E assinala a primeira vez que a UE classificou a China como um “rival sistémico”.

Nele se recomenda ainda um reforço da OMC para forçar a China a eliminar os subsídios da indústria estatal, o desenvolvimento de uma política industrial europeia que permita às empresas da UE competirem melhor com as grandes empresas estatais da China, quando já é sabido que a Alemanha, numa clara inversão da sua política comercial desde o pós-guerra e após uma empresa estatal chinesa ter comprado o fabricante de máquinas-ferramentas automáticas Kuka e um dos principais fornecedores mundiais de robótica e pioneiro na Indústria 4.0, planeia agora introduzir novas leis que possam bloquear a aquisição por estrangeiros de empresas consideradas estratégicas.

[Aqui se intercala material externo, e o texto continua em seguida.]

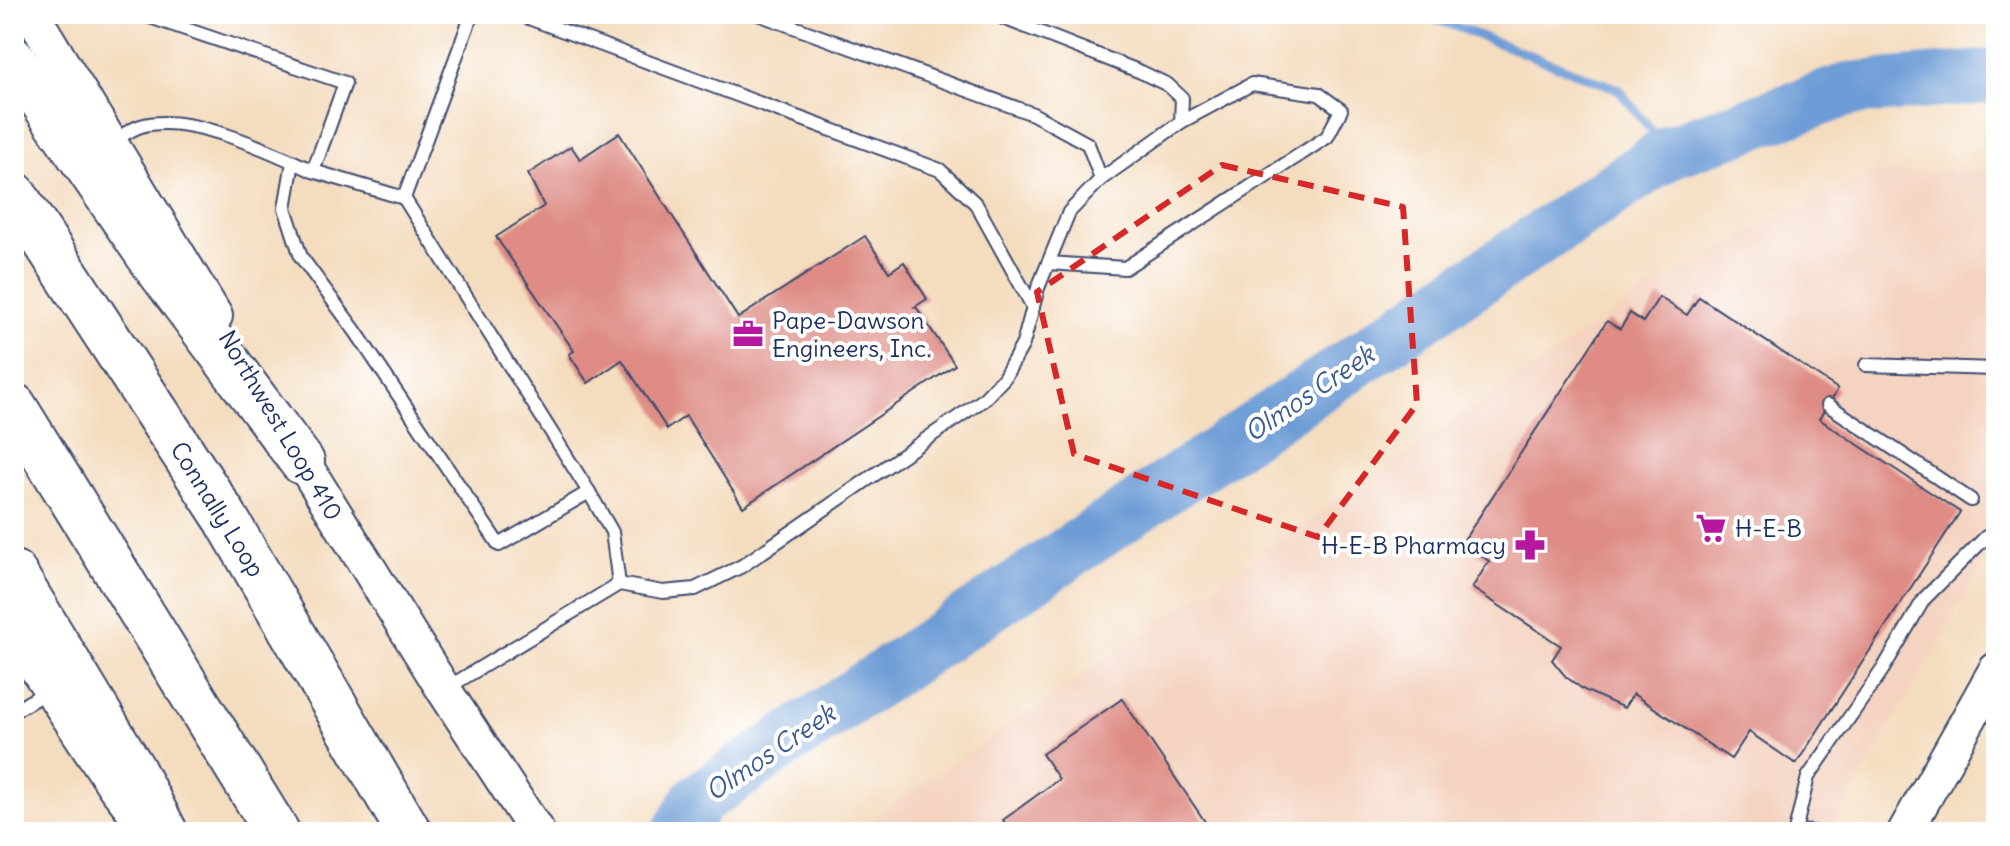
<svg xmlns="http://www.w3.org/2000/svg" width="2010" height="846" font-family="Delius,sans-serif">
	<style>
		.built { fill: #f4d3c0 }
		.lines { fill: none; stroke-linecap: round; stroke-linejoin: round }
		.stream { stroke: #6d9cd6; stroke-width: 9 }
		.river { stroke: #6d9cd6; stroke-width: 54 }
		.building { fill: #de8c85 }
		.lane-casing { stroke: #3c496c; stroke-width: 16 }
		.secondary-casing { stroke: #3c496c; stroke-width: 38 }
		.highway-casing { stroke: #3c496c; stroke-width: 48 }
		.lane { stroke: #fff; stroke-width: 12 }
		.secondary { stroke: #fff; stroke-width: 34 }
		.highway { stroke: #fff; stroke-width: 44 }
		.marked { fill: none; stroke: #d62828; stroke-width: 6; stroke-dasharray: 16 10; stroke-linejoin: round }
		.labels { text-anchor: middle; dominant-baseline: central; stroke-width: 8; stroke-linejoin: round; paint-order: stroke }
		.poi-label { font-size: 24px; fill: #1b2f5e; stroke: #fff; text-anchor: start }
		.street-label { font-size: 24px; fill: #1b2f5e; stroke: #fff }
		.water-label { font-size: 26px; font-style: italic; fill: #3c5b8e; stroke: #fff }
	</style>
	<rect width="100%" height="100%" fill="#fff"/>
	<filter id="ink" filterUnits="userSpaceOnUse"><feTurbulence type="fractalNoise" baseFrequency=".0125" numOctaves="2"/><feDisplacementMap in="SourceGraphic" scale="16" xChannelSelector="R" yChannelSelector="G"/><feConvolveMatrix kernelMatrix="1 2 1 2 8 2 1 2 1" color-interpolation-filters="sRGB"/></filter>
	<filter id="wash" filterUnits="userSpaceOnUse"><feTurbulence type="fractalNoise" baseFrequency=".006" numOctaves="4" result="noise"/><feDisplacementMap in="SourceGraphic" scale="32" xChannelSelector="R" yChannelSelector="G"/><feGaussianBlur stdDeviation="1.8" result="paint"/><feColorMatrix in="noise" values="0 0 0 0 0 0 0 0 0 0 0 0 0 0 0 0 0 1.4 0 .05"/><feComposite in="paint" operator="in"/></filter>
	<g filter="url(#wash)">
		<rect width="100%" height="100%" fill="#f4dcbe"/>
		<polygon class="built" points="1996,169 1996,542 1830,832 852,832 1660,281 1866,174"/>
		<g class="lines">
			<polyline class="stream" points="1423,14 1618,89 1669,152"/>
			<polyline class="river" points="679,832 698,800 1669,152 1849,89 1996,76"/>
		</g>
		<g id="blocks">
			<g class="building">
				<polygon points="619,133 738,318 865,236 889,272 904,262 927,299 913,308 916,307 955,365 743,507 686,416 667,429 622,360 588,383 569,354 574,351 496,237 544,206 528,174 571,146 580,159"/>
				<polygon points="1659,297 1687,315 1699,297 1838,389 1819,419 1960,512 1796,764 1749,732 1731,759 1633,694 1624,708 1584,690 1566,677 1552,660 1561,646 1472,588 1489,561 1462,543 1607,321 1620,329 1630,313 1643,322"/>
				<polygon points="1122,699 1212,832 1011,832 1003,820 1059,779 1042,754"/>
			</g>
		</g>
	</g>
	<g filter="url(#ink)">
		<use href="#blocks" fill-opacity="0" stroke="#3c496c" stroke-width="2"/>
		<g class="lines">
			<g class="lane-casing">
				<g id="lane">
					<polyline points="518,14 940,170 976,204 1033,307"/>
					<polyline points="758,14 1033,114 1088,144 1101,179"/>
					<path d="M113,141C122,136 131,129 141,126C187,112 271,151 313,171L345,83L141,14"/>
					<polyline points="293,162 285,208 301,257 356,332 499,545 589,492 612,532 619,584"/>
					<polyline points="313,171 404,198 472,14"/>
					<polyline points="404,198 589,492"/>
					<polyline points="1048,263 1125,268 1327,137 1341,110 1319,94 1252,84 1181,122"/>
					<polyline points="1866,365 1996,369"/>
					<polyline points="1828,405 1971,500"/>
					<polyline points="447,688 619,584 663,592 695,589 742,566 983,400 1004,378 1023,344 1038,288 1069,212 1101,179 1181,122 1182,98 1168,85 1141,72 993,14"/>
					<polyline points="14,711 48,691"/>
					<polyline points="1813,832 1795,831 1808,777 1883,669 1924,599 1986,537 1996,543"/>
				</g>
			</g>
			<g class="secondary-casing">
				<g id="secondary">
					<polyline points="32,14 215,316"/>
					<polyline points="289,440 444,690 537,832"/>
					<polyline points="14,634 116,788 150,831"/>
					<polyline points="1905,832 1996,670"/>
				</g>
			</g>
			<g class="highway-casing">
				<g id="highway">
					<polyline points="14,60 153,262 302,462"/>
					<polyline points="14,194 225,517 409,832"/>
					<polyline points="14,406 277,832"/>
					<polyline points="14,573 133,770 165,832"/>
				</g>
			</g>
			<use href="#lane" class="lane"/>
			<use href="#secondary" class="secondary"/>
			<use href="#highway" class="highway"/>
		</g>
	</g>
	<path class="marked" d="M1222,165L1403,207L1417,404L1318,537L1074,454L1037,292Z"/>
	<defs>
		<g id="office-bare" transform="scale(2.4)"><path d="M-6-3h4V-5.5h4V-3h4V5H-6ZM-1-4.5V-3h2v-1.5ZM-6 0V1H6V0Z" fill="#b5179e" stroke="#fff" stroke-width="2.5" paint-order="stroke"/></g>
		<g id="supermarket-bare" transform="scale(2.4)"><path d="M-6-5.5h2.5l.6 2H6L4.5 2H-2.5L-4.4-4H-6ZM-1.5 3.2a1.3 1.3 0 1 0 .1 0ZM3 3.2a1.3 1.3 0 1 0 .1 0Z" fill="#b5179e" stroke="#fff" stroke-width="2.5" paint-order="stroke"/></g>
		<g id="pharmacy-bare" transform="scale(2.4)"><path d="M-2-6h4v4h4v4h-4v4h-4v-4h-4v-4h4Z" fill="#b5179e" stroke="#fff" stroke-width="2.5" paint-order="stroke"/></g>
	</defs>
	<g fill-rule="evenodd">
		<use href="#office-bare" x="748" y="334"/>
		<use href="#supermarket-bare" x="1711" y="528"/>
		<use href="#pharmacy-bare" x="1530" y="545"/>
	</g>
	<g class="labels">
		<g class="poi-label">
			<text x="772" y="320">Pape-Dawson<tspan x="772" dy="28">Engineers, Inc.</tspan></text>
			<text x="1735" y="528">H-E-B</text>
			<text x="1506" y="545" text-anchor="end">H-E-B Pharmacy</text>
		</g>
		<g class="street-label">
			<text transform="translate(281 425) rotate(59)">Northwest Loop 410</text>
			<text transform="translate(218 509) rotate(58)">Connally Loop</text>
		</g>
		<g class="water-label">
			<text transform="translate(1309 393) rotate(-34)">Olmos Creek</text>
			<text transform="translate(770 752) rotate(-34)">Olmos Creek</text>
		</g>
	</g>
	<rect width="2010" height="846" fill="none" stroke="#fff" stroke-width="48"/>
</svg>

Embora a China apenas seja o segundo maior parceiro comercial da UE, as transacções diárias ultrapassam os mil milhões de euros mas já começam a ficar distantes os tempos em que a indústria alemã exportava carros de qualidade e máquinas-ferramenta em troca de têxteis de massa e bens de consumo baratos de produção chinesa, pois agora já há empresas chinesas a concorrer directamente no sector automóvel (como é o caso da chinesa Geely que além de proprietária da Volvo é a maior accionista do grupo Mercedes-Daimler) e até no sector químico, onde a empresa estatal chinesa ChemChina comprou em 2016 a Swiss Syngenta, um peso-pesado no “negócio” das sementes patenteadas e dos OGM.

União Europeia e a China

Por estas e outras razões, a França e a Alemanha têm resistido até agora a qualquer cooperação formal da UE com a Nova Rota da Seda enquanto pressionam outros membros da UE, como a Itália, a não fazer acordos bilaterais com a China, como se a realidade europeia não fosse em grande parte disfuncional em termos de estratégia industrial moderna.

O quadro que mostra a UE e a China como parceiros comerciais estratégicos não inviabiliza a situação onde uma e outra realidade são confirmadas quer pelo teor das conclusões da Cimeira UE-China, onde a China terá assumido o compromisso de abrir o seu mercado interno a investidores europeus, quer pelas reuniões em seguida mantidas com vários países da região dos Balcãs, bem reveladoras de quanto aquele país tem uma arreigada convicção da vulnerabilidade da Europa e quer aproveitar as profundas divergências estratégicas que há muito a dividem.